La vestimenta, formal y correcta en los cinco franceses, desde la extrema derecha hasta la extrema izquierda, contrasta con las camisas abiertas de los uruguayos, las remeras con inscripciones graciosas o hasta las sandalias que muestran los pies desprolijos. Ya escucho a un posible lector que me interpela: “Lo importante no es cómo se vistan sino lo que dicen.” Pero resulta que no hay nada natural en la forma de vestirse, no hay ninguna inocencia en lo que se elige para presentarse ante los demás. Estoy segura de que demoran tanto unos como otros en preparar su atuendo.
Hace poco concurrí a las barras de la Cámara de Diputados y la situación es similar: cuando un diputado habla, los de otros partidos no lo escuchan. La mayoría teclea en sus celulares o conversa y se ríe con sus compañeros, y cuando le toca hablar, lo hace con un discurso que ya traía preparado y que nada tiene que ver con lo que habló su predecesor.
Por supuesto que no estoy diciendo que todos los franceses se conduzcan siempre con corrección y los uruguayos no, hay de todo en ambos lados del océano. Simplemente quiero compartir la impresión que me produjo ver ese debate en la televisión francesa y, de algún modo, darme cuenta de que me había acostumbrado a algo de lo que no estoy orgullosa.

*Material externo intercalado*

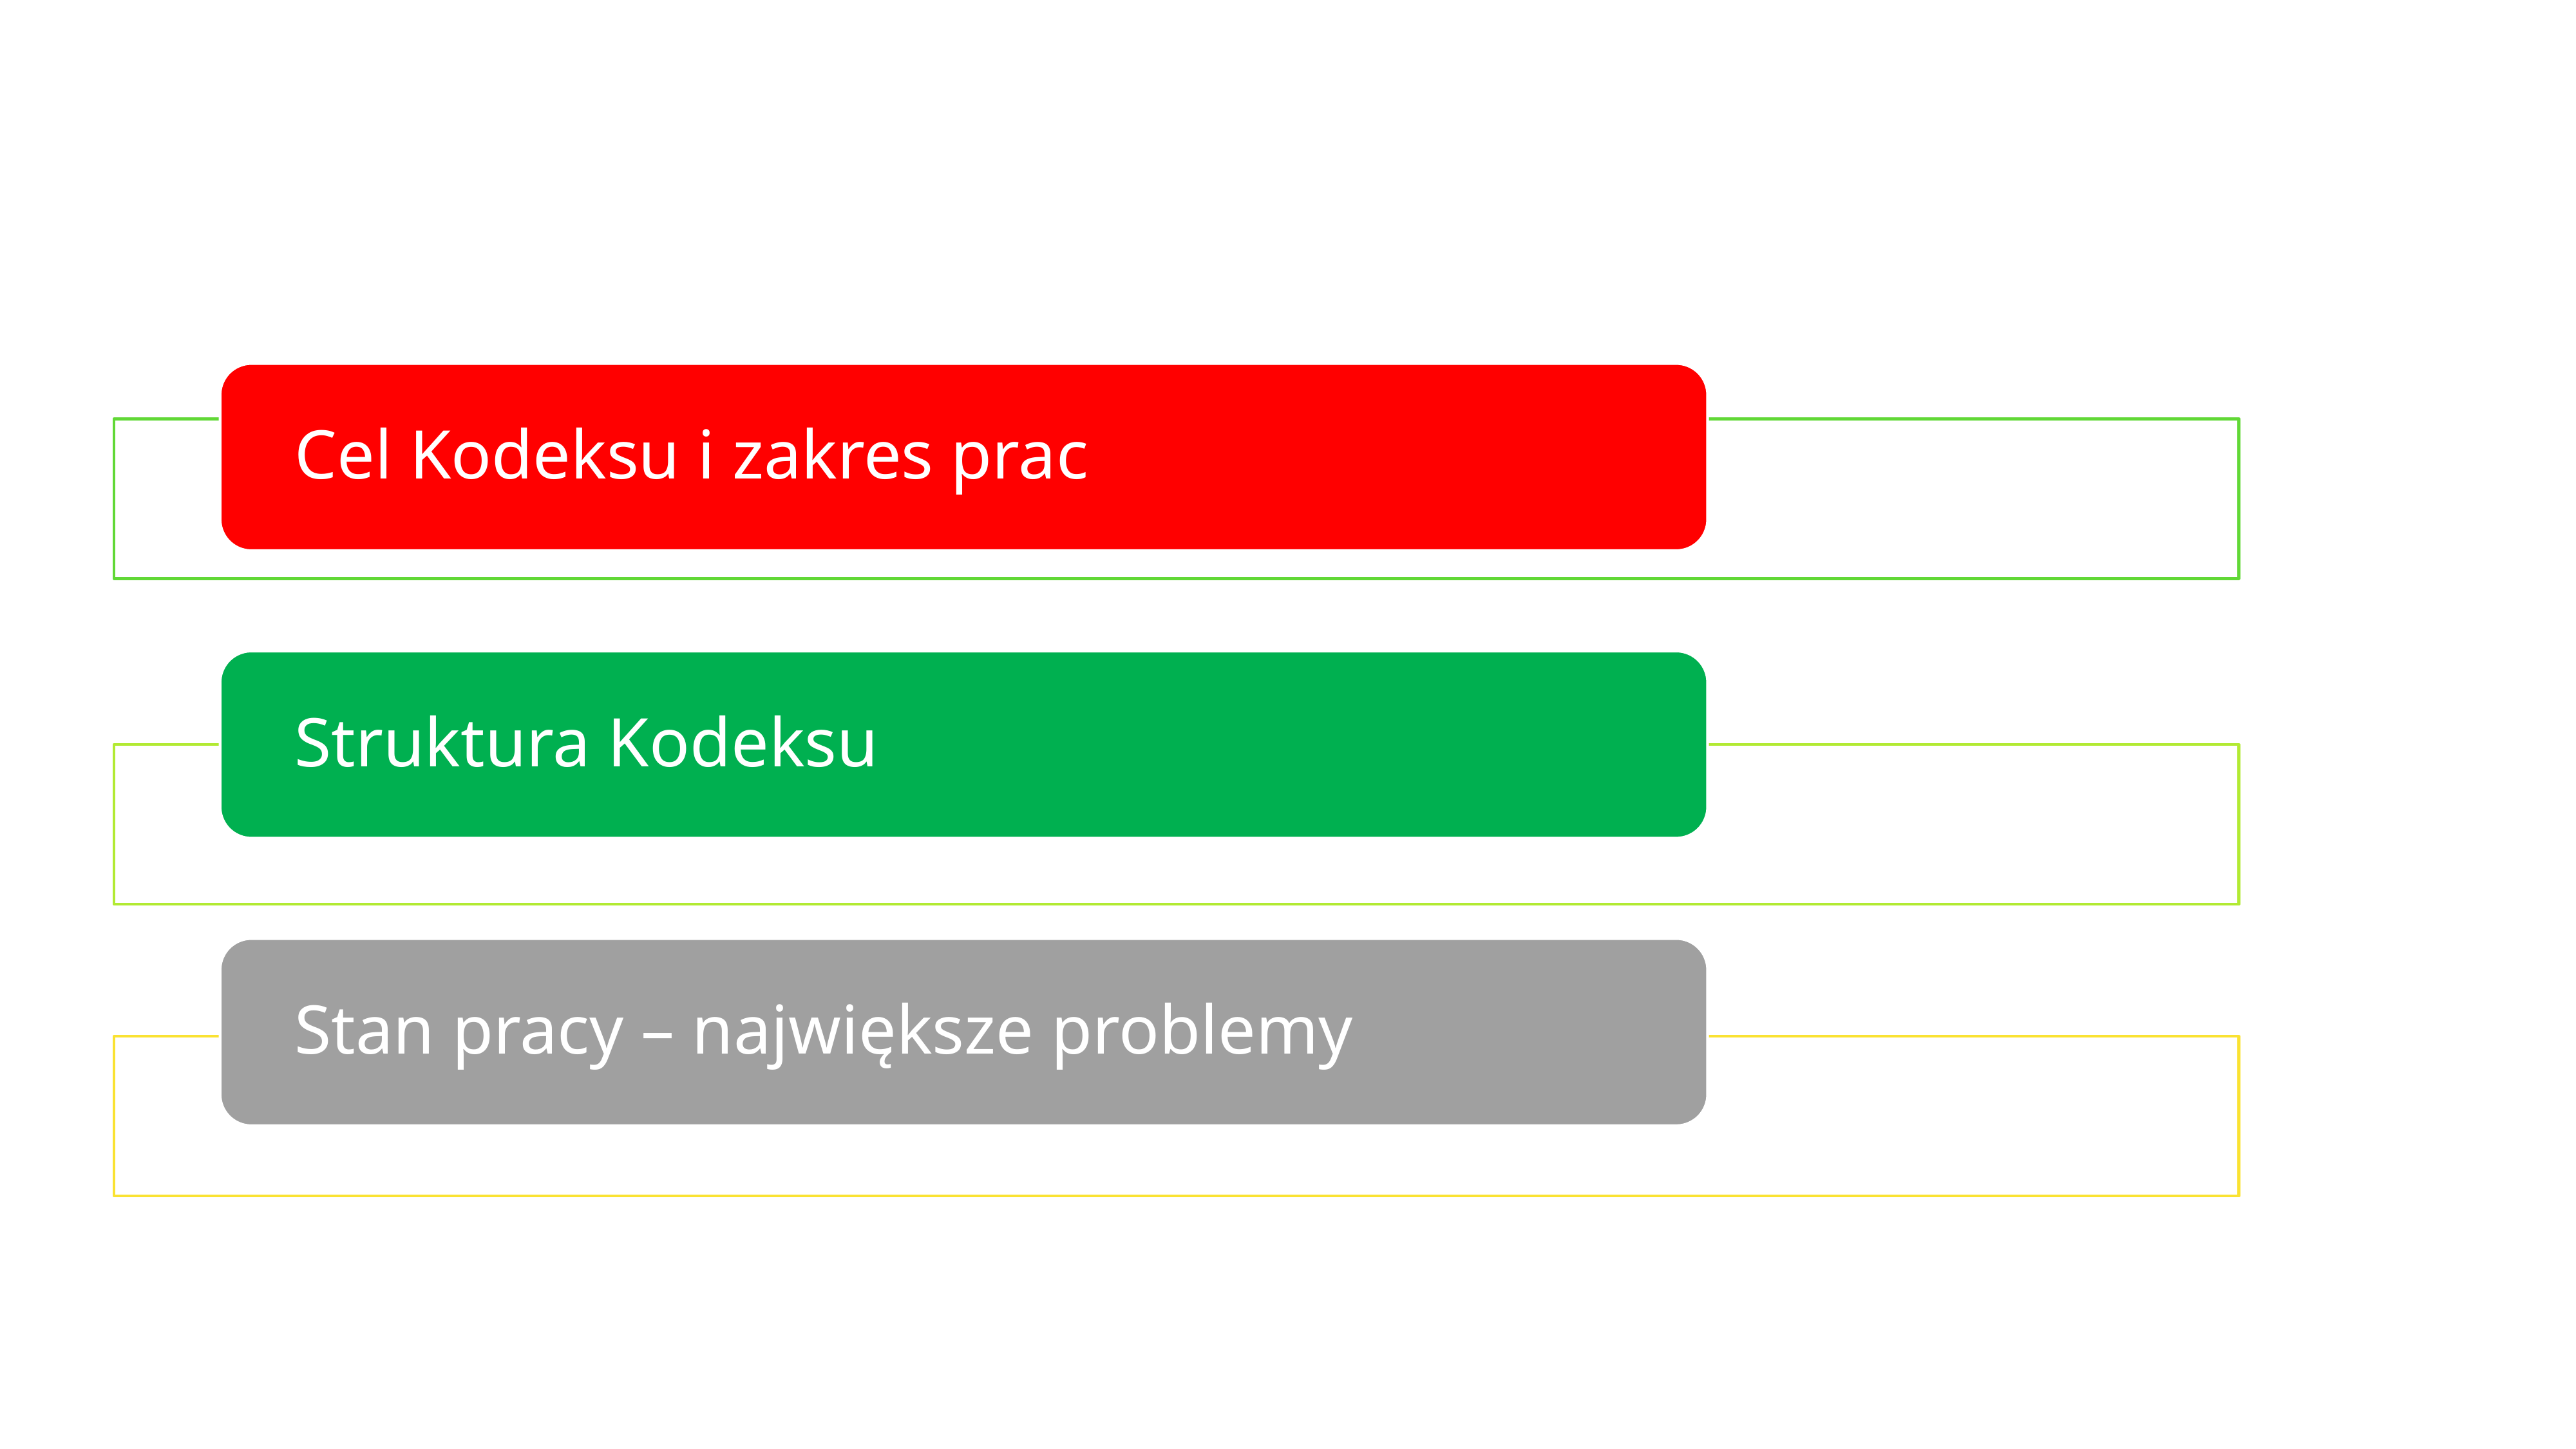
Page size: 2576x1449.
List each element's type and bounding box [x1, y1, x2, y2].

text_box [113, 359, 2239, 1197]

Hay una palabra que Emmanuel Macron ha puesto de moda en esta campaña: “bienveillance”, que sería la capacidad de mostrarse atento, cortés, indulgente hacia el otro. Se podría traducir también como benevolencia, cortesía, amabilidad.
Lo opuesto es pretender pasar la amabilidad por debilidad, no escuchar al otro y no cambiar jamás la opinión previa. Es un discurso que nos fractura, que induce a la idea de que la infelicidad de unos es la culpa de otros: los ricos, el comunismo, el neoliberalismo, los beneficiarios del MIDES, los patrones, los sindicatos, las feministas, los machistas. La construcción del enemigo parece más importante que la elaboración del pensamiento propio.
La cortesía, la capacidad de escuchar y de cambiar de opinión si nos convencen, o de convencer sin herir, es quizás la mejor manera de relacionarnos. En suma: aceptar al otro en su humanidad.
Columna publicada en el Correo de los Viernes.